Incoming Transmission: Internal Channel // Priority Zero
“Protocol authorized. Subject R transfer initiated.”
His blood chilled. They’re moving Ren.
He couldn’t stop now.
He left the hub, running through the corridor, and slipped into Emergency Shaft D. The passage sloped steeply, running parallel to the main lab corridor. If Kurosawa’s sketch was accurate, it would land him behind Wing 3C.
Haruto moved fast. The light at the far end was faint and flickering.
As he reached the last bend, distant footsteps echoed back—returning toward the control hub. He didn’t look back.
Let them chase me, he thought grimly. I’ll be gone by then.

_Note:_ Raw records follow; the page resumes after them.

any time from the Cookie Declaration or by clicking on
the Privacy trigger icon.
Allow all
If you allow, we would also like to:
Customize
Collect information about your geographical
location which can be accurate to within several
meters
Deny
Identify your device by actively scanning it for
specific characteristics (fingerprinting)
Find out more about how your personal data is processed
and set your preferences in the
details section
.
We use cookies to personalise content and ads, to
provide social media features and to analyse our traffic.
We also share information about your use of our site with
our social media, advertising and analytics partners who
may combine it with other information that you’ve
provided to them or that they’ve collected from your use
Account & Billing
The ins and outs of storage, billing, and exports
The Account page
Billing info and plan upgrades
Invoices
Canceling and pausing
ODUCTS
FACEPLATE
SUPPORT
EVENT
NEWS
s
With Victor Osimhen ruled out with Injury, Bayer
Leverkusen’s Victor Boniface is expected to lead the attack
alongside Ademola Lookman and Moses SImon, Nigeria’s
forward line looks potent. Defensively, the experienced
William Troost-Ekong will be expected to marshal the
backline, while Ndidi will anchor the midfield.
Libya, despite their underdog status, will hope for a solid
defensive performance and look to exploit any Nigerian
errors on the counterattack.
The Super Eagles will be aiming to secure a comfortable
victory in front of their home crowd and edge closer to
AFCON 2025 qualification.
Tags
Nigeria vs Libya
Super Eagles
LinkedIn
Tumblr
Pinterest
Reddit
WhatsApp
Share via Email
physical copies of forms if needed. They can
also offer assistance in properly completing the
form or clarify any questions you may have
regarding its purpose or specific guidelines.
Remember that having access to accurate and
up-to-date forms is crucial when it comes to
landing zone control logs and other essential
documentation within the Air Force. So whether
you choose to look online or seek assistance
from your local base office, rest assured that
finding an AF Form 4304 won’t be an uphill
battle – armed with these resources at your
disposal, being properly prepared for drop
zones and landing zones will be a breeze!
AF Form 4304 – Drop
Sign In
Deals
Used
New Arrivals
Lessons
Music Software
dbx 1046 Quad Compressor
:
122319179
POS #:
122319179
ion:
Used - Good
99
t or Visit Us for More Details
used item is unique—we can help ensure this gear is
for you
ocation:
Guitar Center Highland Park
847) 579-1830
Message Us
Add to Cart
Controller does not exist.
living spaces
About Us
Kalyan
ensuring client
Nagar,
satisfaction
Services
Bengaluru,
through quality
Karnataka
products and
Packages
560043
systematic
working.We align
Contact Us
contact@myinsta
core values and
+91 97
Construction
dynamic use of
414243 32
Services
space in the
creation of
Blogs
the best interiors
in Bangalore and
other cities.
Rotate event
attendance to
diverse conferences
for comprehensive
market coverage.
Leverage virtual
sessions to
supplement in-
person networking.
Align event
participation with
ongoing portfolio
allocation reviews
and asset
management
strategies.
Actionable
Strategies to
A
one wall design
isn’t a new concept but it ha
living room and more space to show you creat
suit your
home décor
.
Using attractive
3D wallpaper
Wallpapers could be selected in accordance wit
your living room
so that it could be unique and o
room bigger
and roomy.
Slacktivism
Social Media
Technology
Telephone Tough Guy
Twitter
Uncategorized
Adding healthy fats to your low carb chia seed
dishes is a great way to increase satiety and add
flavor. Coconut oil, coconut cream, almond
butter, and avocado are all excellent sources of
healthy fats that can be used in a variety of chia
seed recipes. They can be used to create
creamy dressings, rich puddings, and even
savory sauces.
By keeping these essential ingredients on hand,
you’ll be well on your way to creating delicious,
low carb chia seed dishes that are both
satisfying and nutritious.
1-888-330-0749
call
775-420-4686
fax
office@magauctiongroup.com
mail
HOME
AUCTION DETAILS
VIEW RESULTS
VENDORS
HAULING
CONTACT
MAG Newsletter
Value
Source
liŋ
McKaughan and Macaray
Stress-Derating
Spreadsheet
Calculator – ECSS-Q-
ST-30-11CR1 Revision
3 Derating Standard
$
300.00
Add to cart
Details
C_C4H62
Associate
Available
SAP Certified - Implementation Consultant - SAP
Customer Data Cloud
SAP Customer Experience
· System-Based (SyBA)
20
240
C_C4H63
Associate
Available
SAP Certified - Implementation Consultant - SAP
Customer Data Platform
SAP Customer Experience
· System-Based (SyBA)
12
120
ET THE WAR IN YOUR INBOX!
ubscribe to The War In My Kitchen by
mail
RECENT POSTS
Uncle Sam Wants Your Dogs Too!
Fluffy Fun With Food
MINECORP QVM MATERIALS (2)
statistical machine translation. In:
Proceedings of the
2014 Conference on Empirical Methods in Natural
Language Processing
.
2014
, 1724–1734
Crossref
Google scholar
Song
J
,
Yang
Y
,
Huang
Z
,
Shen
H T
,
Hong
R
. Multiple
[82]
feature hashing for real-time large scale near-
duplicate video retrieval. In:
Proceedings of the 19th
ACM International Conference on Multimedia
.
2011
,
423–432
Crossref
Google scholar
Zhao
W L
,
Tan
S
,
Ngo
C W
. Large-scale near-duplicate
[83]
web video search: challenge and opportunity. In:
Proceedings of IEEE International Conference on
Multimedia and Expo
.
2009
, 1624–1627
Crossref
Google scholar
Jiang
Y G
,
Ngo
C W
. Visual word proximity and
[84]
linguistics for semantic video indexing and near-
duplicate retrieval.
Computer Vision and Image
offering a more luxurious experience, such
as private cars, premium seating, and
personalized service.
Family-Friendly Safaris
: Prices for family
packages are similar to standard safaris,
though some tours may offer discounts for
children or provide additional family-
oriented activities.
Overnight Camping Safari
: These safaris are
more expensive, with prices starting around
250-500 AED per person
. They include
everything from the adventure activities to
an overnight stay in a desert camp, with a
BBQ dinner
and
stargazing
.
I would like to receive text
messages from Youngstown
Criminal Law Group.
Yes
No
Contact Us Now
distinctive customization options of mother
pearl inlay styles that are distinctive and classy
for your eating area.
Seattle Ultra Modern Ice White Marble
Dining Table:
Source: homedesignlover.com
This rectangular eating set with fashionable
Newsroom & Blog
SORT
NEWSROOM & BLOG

Haruto, now pressed against the final wall of the shaft, stared up at the glowing entry panel of Experimental Wing.
The reroute had worked.
The scanner pulsed faint green.
He reached for it.
“ACCESS GRANTED.”
The door hissed open with a reluctant sigh. Haruto stepped into the sterile gloom and froze.
There, slumped against the far wall, was Kusaragi.
Or what was left of him.
His eyes were open, glassy with death.
But it wasn’t because of fear. It was surprise.